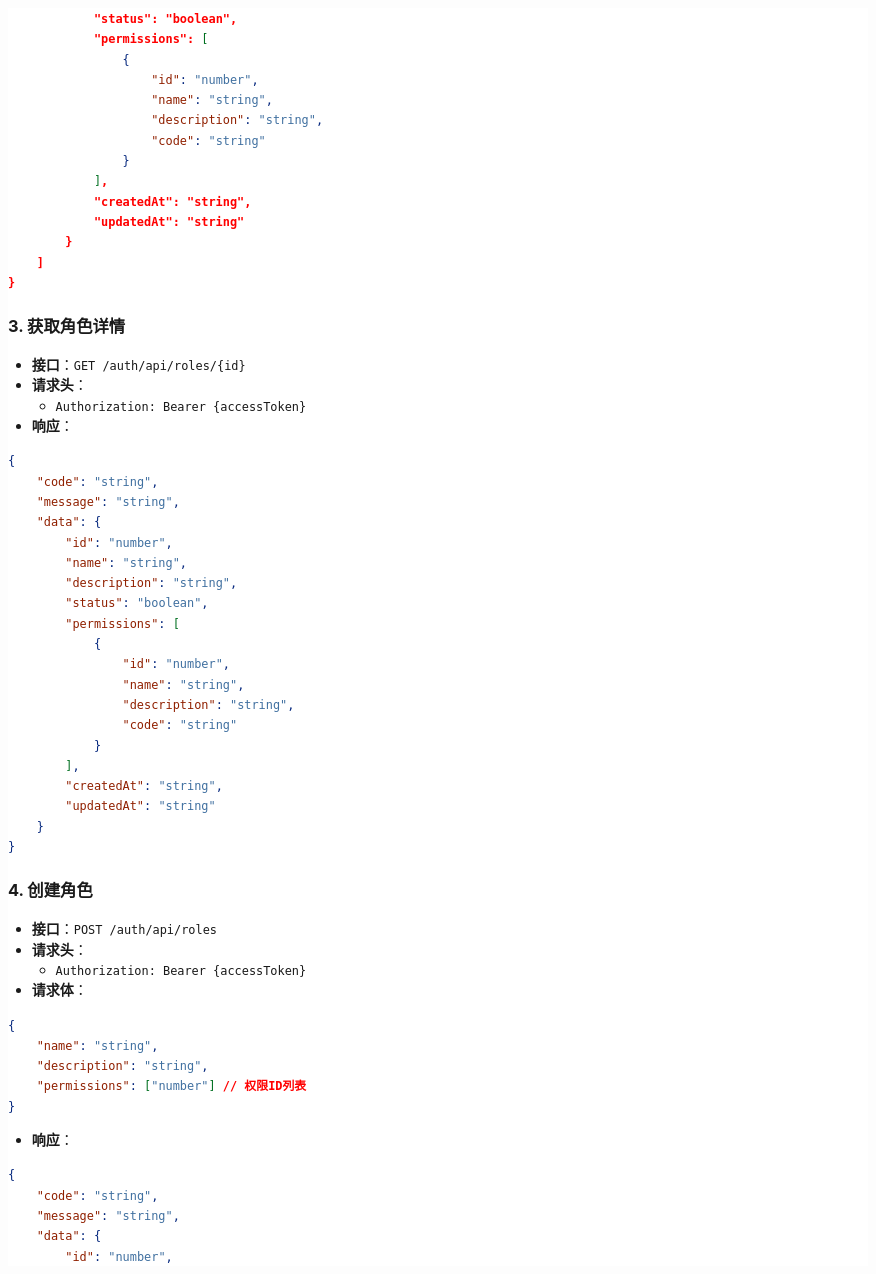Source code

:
 ```json
            "status": "boolean",
            "permissions": [
                {
                    "id": "number",
                    "name": "string",
                    "description": "string",
                    "code": "string"
                }
            ],
            "createdAt": "string",
            "updatedAt": "string"
        }
    ]
}
```

### 3. 获取角色详情
- **接口**：`GET /auth/api/roles/{id}`
- **请求头**：
  - `Authorization: Bearer {accessToken}`
- **响应**：
```json
{
    "code": "string",
    "message": "string",
    "data": {
        "id": "number",
        "name": "string",
        "description": "string",
        "status": "boolean",
        "permissions": [
            {
                "id": "number",
                "name": "string",
                "description": "string",
                "code": "string"
            }
        ],
        "createdAt": "string",
        "updatedAt": "string"
    }
}
```

### 4. 创建角色
- **接口**：`POST /auth/api/roles`
- **请求头**：
  - `Authorization: Bearer {accessToken}`
- **请求体**：
```json
{
    "name": "string",
    "description": "string",
    "permissions": ["number"] // 权限ID列表
}
```
- **响应**：
```json
{
    "code": "string",
    "message": "string",
    "data": {
        "id": "number",
```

#####

■ TASK TO CARRY OUT
Word for word, give the listing above again, but drop any pictures.

■ EXERCISE ANSWER
Source code

:
 ```json
            "status": "boolean",
            "permissions": [
                {
                    "id": "number",
                    "name": "string",
                    "description": "string",
                    "code": "string"
                }
            ],
            "createdAt": "string",
            "updatedAt": "string"
        }
    ]
}
```

### 3. 获取角色详情
- **接口**：`GET /auth/api/roles/{id}`
- **请求头**：
  - `Authorization: Bearer {accessToken}`
- **响应**：
```json
{
    "code": "string",
    "message": "string",
    "data": {
        "id": "number",
        "name": "string",
        "description": "string",
        "status": "boolean",
        "permissions": [
            {
                "id": "number",
                "name": "string",
                "description": "string",
                "code": "string"
            }
        ],
        "createdAt": "string",
        "updatedAt": "string"
    }
}
```

### 4. 创建角色
- **接口**：`POST /auth/api/roles`
- **请求头**：
  - `Authorization: Bearer {accessToken}`
- **请求体**：
```json
{
    "name": "string",
    "description": "string",
    "permissions": ["number"] // 权限ID列表
}
```
- **响应**：
```json
{
    "code": "string",
    "message": "string",
    "data": {
        "id": "number",
```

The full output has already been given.